* Exercise aim
Every line of the data below is to be duplicated exactly, pictures excepted.

******************************

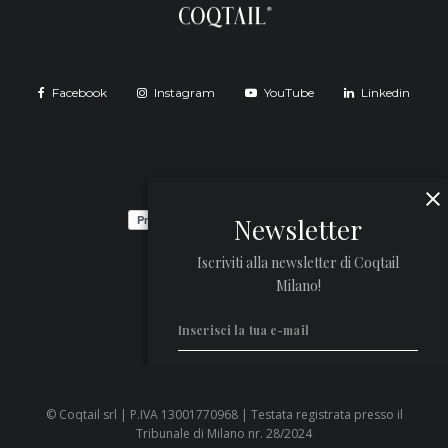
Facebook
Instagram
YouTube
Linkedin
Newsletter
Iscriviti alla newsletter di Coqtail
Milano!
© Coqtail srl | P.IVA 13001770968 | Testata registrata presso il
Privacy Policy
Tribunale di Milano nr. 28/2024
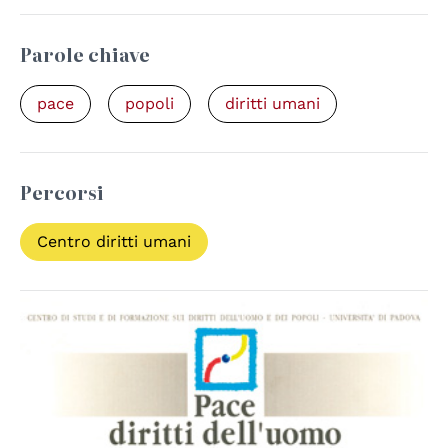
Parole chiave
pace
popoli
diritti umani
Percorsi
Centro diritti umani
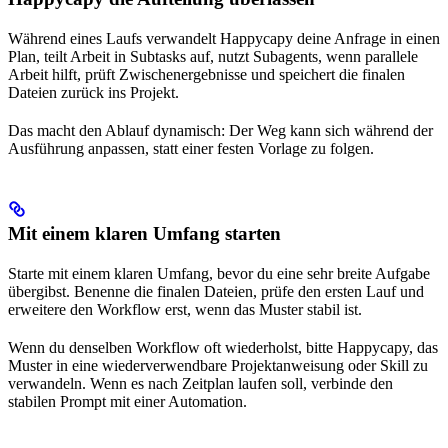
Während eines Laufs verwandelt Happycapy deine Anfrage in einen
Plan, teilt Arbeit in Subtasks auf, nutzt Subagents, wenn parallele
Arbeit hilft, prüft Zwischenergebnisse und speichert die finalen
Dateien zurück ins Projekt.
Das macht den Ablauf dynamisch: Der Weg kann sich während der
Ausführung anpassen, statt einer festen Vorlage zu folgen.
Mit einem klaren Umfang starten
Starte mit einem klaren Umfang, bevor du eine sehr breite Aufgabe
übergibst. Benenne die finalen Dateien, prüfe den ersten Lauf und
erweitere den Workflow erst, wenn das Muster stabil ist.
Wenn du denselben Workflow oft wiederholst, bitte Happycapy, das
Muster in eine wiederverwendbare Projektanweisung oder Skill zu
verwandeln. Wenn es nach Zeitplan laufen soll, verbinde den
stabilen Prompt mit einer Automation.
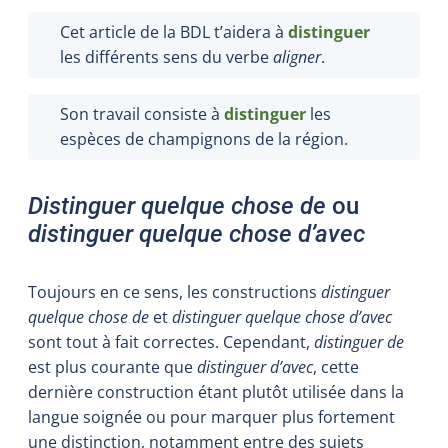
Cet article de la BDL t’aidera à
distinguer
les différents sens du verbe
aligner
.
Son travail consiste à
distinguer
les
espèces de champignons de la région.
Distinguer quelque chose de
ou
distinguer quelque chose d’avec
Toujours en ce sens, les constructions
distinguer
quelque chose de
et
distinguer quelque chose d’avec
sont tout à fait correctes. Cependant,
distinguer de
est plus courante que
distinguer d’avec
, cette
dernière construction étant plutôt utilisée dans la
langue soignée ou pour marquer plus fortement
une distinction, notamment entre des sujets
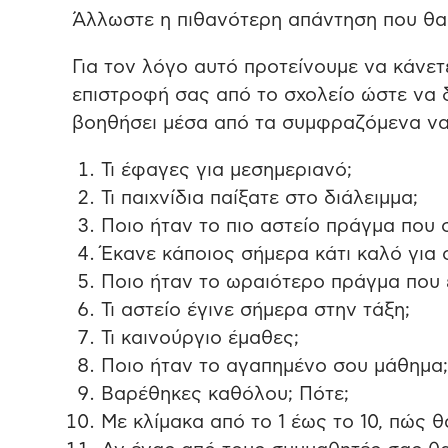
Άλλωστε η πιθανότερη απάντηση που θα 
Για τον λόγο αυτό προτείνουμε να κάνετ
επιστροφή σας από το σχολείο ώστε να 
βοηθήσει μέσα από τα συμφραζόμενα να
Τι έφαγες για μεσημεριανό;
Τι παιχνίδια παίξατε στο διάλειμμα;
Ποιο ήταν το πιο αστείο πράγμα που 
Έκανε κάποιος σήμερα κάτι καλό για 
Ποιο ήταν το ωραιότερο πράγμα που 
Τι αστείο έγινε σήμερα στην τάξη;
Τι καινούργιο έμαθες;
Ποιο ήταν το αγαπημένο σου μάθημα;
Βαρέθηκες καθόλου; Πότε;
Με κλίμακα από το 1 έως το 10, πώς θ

******************************

* Result below
Facebook
Instagram
YouTube
Linkedin
Newsletter
Iscriviti alla newsletter di Coqtail
Milano!
© Coqtail srl | P.IVA 13001770968 | Testata registrata presso il
Privacy Policy
Tribunale di Milano nr. 28/2024
Parole chiave
pace
popoli
diritti umani
Percorsi
Centro diritti umani
Während eines Laufs verwandelt Happycapy deine Anfrage in einen
Plan, teilt Arbeit in Subtasks auf, nutzt Subagents, wenn parallele
Arbeit hilft, prüft Zwischenergebnisse und speichert die finalen
Dateien zurück ins Projekt.
Das macht den Ablauf dynamisch: Der Weg kann sich während der
Ausführung anpassen, statt einer festen Vorlage zu folgen.
Mit einem klaren Umfang starten
Starte mit einem klaren Umfang, bevor du eine sehr breite Aufgabe
übergibst. Benenne die finalen Dateien, prüfe den ersten Lauf und
erweitere den Workflow erst, wenn das Muster stabil ist.
Wenn du denselben Workflow oft wiederholst, bitte Happycapy, das
Muster in eine wiederverwendbare Projektanweisung oder Skill zu
verwandeln. Wenn es nach Zeitplan laufen soll, verbinde den
stabilen Prompt mit einer Automation.
Cet article de la BDL t’aidera à
distinguer
les différents sens du verbe
aligner
.
Son travail consiste à
distinguer
les
espèces de champignons de la région.
Distinguer quelque chose de
ou
distinguer quelque chose d’avec
Toujours en ce sens, les constructions
distinguer
quelque chose de
et
distinguer quelque chose d’avec
sont tout à fait correctes. Cependant,
distinguer de
est plus courante que
distinguer d’avec
, cette
dernière construction étant plutôt utilisée dans la
langue soignée ou pour marquer plus fortement
une distinction, notamment entre des sujets
Άλλωστε η πιθανότερη απάντηση που θα 
Για τον λόγο αυτό προτείνουμε να κάνετ
επιστροφή σας από το σχολείο ώστε να 
βοηθήσει μέσα από τα συμφραζόμενα να
Τι έφαγες για μεσημεριανό;
Τι παιχνίδια παίξατε στο διάλειμμα;
Ποιο ήταν το πιο αστείο πράγμα που 
Έκανε κάποιος σήμερα κάτι καλό για 
Ποιο ήταν το ωραιότερο πράγμα που 
Τι αστείο έγινε σήμερα στην τάξη;
Τι καινούργιο έμαθες;
Ποιο ήταν το αγαπημένο σου μάθημα;
Βαρέθηκες καθόλου; Πότε;
Με κλίμακα από το 1 έως το 10, πώς θ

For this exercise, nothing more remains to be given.